What method were you using? I was hoping to come to try for Crappie after the 4th. Thanks


----------



## BABS (Feb 4, 2005)

I rented a cabin from 6/29/21-7/2/21. Based on the weather looks like it will be raining off and on. Not much I can do at this point but deal with the elements and fish as much as possible. i will post how I do. I need some Crappie for the freezer.


----------



## Dragline (Nov 26, 2007)

Cabin Bay Area... Good fishing zone this time of year. Good cool water with oxygen, deep holes and creek current.
The area all around the boat launch, cabin docks. 45' out from the launch concrete and closest dock is one of the
best deep water spots. Or, south end of cabin road (cul de sac) circle,, sunken creek bridge. Slip bobber, minnow at 10' set.
Your staying right at the best area in the lake to bank fish..Watch the local guys. They know where to set up shop.
Good luck : )


----------



## BABS (Feb 4, 2005)

Well I fished Salt Fork on 6/29, 6/30, and 7/1 between the hours 3-8PM each day. I managed to miss most of the rain. Ended up with 30 total Crappie keepers between 9 1/2-11". Probably tossed back twice that amount less then 9". Largest Crappie was 16" and a few lbs. He was released to live another day.(Better fate then in the frying pan). We caught a few blue Gills, several white bass, and a few small suageyes(14-15") which were released. I fished in the small SKI zone in water that was 15-20' deep. I was really surprised how stained the water was based on the amount of rain lately. Salt Fork is usually a "stained" lake but the water actually looked like Chocolate milk. Either way it was good fishing and now the weekend amateurs can have the lake for the holiday!


----------



## Dragline (Nov 26, 2007)

2 15" Saugeye keepers today by 11:00am then ran to get off lake.
Had 5 biters on jerk blade. The ramps were getting long lines with people launching.
Muddy water almost everywhere. Put in at Cabins.


----------



## BABS (Feb 4, 2005)

Dragline said:


> 2 15" Saugeye keepers today by 11:00am then ran to get off lake.
> Had 5 biters on jerk blade. The ramps were getting long lines with people launching.
> Muddy water almost everywhere. Put in at Cabins.

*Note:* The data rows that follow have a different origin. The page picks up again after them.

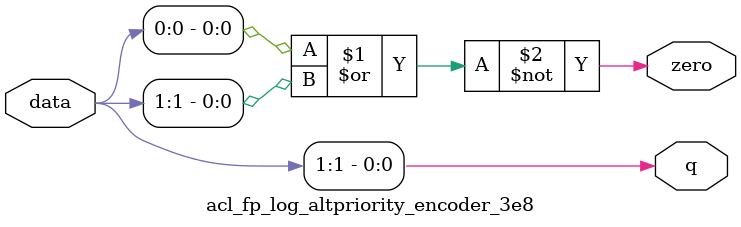
<source format=v>
module  acl_fp_log_altpriority_encoder_3e8
	( 
	data,
	q,
	zero) ;
	input   [1:0]  data;
	output   [0:0]  q;
	output   zero;
	assign
		q = {data[1]},
		zero = (~ (data[0] | data[1]));
endmodule
</source>
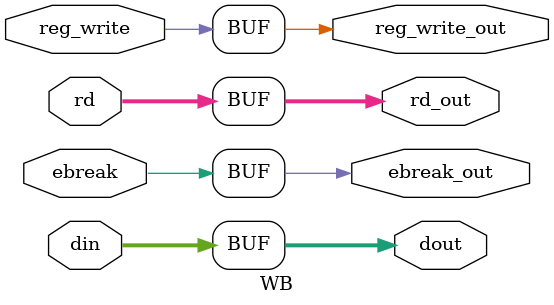
<source format=v>
`timescale 1ns / 1ps

module WB(
    input [31:0] din,
    input [4:0] rd,
    input reg_write,
    input ebreak,
    output [31:0] dout,
    output [4:0] rd_out,
    output reg_write_out,
    output ebreak_out
);
assign dout = din;
assign rd_out = rd;
assign reg_write_out = reg_write;
assign ebreak_out = ebreak;

endmodule

</source>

I was going to put in a cabins but the concrete ramp was sitting pretty high up from water line so i used Sugar Tree Marina instead which just added to the ride to get to small SKI zone.


----------



## Dragline (Nov 26, 2007)

I blame it on the weather.... Fished out from the dam today until I was well done.
Stayed in the deeper water in the Dam ski zone. Marked lots of fish suspended 12' - 14' just
couldn't make them open their mouth. No breeze, burning sun. Should have went to the cabins
beach and swam some to cool off for little while. Finally left feeling like a fried burrito and fishless.


----------